Notaires, notariat et société en bas-Dauphiné (1770-1820)


Introduction

Les archives notariales ont depuis longtemps conquis leurs lettres de noblesse en tant que source privilégiée dans de nombreux travaux historiques. Cette étude est en quelque sorte une tentative d’intégration des trois composantes successivement redécouvertes et à la base de l’histoire notariale : les notaires en tant que groupe défini dans le cadre de leur organisation corporative, les actes notariés, et enfin la personne même du notaire.

Les actes notariés permettent de constater à quel point le notaire est un véritable pivot de la société quotidienne, conférant authenticité et valeur juridique aussi bien aux grands événements structurant les familles et la succession des générations, qu’à la vie économique locale, tout en mettant en scène des individus de tous milieux sociaux. L’exercice de sa profession ne peut manquer de conférer justement au notaire lui-même une place privilégiée dans la vie sociale.

L’originalité des recherches présentées ici tient surtout aux critères de temps et de lieux retenus. Observer et comprendre les évolutions caractérisant les modalités d’accession à la profession, l’activité de ses représentants, et leur place parmi leurs contemporains prend une dimension nouvelle par le choix d’un intervalle chronologique allant de 1770 à 1820, particulièrement chargé au premier abord en bouleversements qui affectent la société toute entière.

----------------

(Série d'exercices):
[1] Recopiez tout le passage de l'introduction qui va de « L’originalité des recherches » jusqu'à « société toute entière. ».
[2] Quel intervalle chronologique l'introduction indique-t-elle pour les recherches présentées ?
Le matériel qui suit est indépendant de l'introduction.

----------------

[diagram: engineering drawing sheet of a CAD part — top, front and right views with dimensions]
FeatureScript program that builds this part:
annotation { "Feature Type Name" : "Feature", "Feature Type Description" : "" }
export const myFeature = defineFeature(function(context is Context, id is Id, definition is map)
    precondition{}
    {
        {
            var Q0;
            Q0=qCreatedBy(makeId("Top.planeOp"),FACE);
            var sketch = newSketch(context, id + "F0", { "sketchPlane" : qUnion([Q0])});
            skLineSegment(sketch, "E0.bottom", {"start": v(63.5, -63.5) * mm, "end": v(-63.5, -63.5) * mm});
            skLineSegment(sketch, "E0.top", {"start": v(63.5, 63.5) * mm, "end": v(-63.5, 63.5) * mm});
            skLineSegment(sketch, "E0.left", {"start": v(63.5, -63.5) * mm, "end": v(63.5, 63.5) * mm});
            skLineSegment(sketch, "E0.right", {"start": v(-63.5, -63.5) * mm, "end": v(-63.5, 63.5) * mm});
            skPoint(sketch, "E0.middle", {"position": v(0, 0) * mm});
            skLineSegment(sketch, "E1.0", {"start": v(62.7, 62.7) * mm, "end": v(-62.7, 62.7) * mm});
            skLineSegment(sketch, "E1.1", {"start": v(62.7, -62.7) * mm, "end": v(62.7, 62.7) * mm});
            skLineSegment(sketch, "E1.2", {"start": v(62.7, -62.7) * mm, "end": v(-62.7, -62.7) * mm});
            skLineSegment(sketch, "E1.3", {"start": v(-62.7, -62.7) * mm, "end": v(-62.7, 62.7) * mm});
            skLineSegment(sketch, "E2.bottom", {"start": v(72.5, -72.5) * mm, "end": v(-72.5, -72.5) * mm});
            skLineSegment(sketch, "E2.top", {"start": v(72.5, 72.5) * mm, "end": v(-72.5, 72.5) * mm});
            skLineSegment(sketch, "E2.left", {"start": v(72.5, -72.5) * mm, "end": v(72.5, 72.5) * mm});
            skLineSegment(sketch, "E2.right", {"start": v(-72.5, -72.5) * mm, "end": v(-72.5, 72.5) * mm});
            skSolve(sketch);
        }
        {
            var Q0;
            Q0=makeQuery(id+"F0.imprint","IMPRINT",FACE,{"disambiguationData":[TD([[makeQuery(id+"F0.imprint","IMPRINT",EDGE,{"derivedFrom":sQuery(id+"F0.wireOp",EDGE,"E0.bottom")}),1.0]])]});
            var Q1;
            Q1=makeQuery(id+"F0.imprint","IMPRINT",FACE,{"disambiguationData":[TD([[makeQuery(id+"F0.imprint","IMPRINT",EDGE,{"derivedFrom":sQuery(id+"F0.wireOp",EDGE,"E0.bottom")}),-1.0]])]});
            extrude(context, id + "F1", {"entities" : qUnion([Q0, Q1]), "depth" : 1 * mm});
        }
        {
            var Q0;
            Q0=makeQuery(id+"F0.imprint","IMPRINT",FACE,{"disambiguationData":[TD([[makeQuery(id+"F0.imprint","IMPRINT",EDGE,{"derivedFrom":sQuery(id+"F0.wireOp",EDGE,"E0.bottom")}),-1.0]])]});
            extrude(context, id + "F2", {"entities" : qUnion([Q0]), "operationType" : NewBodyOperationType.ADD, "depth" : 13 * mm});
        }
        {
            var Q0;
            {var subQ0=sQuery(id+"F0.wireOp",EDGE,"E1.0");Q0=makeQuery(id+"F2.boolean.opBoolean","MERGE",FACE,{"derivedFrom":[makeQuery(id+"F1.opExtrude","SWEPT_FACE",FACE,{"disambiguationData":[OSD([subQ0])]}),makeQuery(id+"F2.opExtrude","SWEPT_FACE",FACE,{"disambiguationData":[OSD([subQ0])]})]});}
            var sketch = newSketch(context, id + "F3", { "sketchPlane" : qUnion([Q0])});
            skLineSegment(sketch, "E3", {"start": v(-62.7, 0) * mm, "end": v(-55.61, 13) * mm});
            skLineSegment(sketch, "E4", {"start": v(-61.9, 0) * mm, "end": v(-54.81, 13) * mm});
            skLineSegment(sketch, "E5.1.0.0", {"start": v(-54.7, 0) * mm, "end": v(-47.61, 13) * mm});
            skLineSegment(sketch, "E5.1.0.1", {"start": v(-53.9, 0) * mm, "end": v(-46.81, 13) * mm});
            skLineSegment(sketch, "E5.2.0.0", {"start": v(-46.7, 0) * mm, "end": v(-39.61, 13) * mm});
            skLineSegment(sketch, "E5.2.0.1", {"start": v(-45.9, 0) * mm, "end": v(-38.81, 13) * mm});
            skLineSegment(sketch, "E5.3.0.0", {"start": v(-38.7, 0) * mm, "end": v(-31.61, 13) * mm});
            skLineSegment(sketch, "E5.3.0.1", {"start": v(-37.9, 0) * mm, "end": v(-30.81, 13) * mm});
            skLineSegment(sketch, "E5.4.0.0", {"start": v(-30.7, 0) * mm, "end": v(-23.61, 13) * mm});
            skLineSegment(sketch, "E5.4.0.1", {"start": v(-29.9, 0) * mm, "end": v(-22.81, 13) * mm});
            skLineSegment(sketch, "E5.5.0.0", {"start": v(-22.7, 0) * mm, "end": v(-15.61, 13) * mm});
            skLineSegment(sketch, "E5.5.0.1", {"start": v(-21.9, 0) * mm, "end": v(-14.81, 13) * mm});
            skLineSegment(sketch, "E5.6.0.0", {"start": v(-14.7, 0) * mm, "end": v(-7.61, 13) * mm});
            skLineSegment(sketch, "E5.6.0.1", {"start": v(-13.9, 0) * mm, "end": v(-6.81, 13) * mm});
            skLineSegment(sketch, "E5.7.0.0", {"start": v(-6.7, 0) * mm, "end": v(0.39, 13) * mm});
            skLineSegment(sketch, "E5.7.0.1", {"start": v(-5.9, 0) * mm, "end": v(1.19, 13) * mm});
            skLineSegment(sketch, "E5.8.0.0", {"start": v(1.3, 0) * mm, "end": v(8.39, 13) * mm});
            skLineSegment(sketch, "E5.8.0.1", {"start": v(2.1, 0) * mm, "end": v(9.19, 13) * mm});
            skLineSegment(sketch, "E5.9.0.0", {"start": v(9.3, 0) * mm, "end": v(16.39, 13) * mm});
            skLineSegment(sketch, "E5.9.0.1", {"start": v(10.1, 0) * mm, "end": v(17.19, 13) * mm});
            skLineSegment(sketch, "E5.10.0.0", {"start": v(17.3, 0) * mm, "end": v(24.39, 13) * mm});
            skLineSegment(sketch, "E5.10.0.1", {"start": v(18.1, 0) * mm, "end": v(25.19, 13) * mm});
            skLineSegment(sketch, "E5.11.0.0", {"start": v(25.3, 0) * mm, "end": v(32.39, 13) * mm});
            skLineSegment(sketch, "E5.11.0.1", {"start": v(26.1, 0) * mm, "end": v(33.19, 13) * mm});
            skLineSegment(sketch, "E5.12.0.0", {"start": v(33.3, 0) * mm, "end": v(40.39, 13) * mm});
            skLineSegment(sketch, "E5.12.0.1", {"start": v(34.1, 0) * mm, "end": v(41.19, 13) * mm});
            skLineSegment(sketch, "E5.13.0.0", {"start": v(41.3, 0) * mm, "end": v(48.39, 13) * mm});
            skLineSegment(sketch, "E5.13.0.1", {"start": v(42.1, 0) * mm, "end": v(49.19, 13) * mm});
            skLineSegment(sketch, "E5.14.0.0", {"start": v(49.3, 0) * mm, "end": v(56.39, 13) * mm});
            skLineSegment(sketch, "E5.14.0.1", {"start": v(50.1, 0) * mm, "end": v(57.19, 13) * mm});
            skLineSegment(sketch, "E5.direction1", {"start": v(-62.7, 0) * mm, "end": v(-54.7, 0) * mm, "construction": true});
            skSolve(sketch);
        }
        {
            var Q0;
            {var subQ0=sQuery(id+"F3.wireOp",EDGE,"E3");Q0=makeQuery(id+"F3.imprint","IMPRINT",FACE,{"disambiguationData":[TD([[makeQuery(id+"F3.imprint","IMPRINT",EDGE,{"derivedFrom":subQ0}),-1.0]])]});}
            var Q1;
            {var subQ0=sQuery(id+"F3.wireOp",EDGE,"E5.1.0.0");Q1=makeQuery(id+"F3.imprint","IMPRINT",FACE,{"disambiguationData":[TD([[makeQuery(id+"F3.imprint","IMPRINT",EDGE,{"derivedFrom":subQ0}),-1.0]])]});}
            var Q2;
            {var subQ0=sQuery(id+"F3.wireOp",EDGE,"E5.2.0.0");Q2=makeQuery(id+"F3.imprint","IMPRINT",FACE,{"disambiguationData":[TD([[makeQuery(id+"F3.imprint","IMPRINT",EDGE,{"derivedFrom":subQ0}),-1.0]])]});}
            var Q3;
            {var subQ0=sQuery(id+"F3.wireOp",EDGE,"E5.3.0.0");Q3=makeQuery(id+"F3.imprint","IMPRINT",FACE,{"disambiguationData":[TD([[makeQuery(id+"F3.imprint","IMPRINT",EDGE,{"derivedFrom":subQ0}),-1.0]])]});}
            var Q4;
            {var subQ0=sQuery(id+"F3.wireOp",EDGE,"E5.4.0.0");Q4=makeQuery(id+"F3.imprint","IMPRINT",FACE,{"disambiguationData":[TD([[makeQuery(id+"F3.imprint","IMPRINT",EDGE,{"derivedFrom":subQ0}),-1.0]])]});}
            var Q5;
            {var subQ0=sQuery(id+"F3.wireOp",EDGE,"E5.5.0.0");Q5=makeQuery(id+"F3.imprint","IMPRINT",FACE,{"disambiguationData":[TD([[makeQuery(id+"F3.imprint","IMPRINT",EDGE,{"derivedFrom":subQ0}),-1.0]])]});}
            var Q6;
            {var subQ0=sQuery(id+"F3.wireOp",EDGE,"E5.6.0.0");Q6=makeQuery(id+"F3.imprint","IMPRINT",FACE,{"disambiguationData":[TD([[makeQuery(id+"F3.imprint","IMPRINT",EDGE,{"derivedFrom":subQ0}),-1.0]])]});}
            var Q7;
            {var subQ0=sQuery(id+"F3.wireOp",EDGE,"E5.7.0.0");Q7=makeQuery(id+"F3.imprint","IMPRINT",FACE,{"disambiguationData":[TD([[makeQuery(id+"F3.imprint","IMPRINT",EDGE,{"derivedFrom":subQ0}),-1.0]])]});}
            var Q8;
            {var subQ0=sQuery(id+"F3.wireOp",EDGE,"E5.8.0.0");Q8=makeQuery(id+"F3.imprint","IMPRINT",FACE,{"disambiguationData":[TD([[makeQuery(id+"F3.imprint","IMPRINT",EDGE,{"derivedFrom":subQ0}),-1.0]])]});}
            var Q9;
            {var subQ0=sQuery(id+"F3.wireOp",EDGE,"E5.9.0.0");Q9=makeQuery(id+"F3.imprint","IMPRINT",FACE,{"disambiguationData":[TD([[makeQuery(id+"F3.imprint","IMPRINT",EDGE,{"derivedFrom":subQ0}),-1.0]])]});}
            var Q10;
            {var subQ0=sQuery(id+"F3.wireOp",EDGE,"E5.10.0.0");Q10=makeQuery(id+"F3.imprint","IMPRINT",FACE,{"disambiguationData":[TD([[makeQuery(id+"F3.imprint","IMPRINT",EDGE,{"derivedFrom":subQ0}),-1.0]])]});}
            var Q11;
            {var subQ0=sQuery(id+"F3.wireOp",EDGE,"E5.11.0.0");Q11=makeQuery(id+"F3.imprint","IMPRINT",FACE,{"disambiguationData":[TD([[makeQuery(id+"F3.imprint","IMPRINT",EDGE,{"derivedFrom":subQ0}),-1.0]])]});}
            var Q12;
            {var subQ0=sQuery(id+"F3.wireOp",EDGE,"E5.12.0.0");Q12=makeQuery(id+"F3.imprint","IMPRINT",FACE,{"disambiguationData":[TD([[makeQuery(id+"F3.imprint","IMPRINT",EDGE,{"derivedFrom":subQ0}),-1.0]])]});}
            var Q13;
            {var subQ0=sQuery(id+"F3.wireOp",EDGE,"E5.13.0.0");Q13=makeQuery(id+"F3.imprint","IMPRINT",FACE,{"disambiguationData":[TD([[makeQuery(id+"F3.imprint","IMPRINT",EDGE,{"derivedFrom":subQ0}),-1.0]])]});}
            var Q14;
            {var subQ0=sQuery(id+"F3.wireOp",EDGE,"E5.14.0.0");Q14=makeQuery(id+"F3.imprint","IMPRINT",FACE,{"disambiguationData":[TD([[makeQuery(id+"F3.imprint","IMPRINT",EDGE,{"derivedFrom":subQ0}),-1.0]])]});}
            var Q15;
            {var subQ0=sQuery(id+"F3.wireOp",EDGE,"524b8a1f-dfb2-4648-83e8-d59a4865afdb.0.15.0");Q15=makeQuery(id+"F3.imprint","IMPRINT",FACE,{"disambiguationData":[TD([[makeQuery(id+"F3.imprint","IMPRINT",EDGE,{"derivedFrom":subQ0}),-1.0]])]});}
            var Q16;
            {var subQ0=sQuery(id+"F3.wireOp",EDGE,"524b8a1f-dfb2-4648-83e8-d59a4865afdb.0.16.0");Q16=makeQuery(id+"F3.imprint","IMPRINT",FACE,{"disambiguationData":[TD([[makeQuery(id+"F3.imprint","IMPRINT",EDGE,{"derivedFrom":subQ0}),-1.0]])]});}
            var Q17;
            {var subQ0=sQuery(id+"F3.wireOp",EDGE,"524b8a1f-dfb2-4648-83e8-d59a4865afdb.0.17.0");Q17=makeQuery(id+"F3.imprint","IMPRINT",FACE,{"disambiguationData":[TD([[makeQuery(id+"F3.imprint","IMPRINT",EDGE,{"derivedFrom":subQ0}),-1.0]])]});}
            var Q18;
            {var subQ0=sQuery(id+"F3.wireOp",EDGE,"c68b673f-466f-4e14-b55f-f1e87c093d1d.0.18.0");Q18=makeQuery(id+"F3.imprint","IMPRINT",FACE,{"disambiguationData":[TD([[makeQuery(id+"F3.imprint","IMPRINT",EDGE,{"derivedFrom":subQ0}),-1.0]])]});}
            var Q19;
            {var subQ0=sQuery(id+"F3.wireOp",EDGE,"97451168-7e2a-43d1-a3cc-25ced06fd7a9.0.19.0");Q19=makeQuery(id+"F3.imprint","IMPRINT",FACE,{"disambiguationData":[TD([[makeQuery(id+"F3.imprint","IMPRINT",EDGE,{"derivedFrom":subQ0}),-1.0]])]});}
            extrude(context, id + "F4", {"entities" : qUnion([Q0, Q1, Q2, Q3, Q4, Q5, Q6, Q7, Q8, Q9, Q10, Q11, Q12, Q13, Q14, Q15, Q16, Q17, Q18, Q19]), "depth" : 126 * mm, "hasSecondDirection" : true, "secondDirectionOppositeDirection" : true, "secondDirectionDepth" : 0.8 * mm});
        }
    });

----------------

(Corrigé des exercices):
[1]
L’originalité des recherches présentées ici tient surtout aux critères de temps et de lieux retenus. Observer et comprendre les évolutions caractérisant les modalités d’accession à la profession, l’activité de ses représentants, et leur place parmi leurs contemporains prend une dimension nouvelle par le choix d’un intervalle chronologique allant de 1770 à 1820, particulièrement chargé au premier abord en bouleversements qui affectent la société toute entière.

[2] De 1770 à 1820.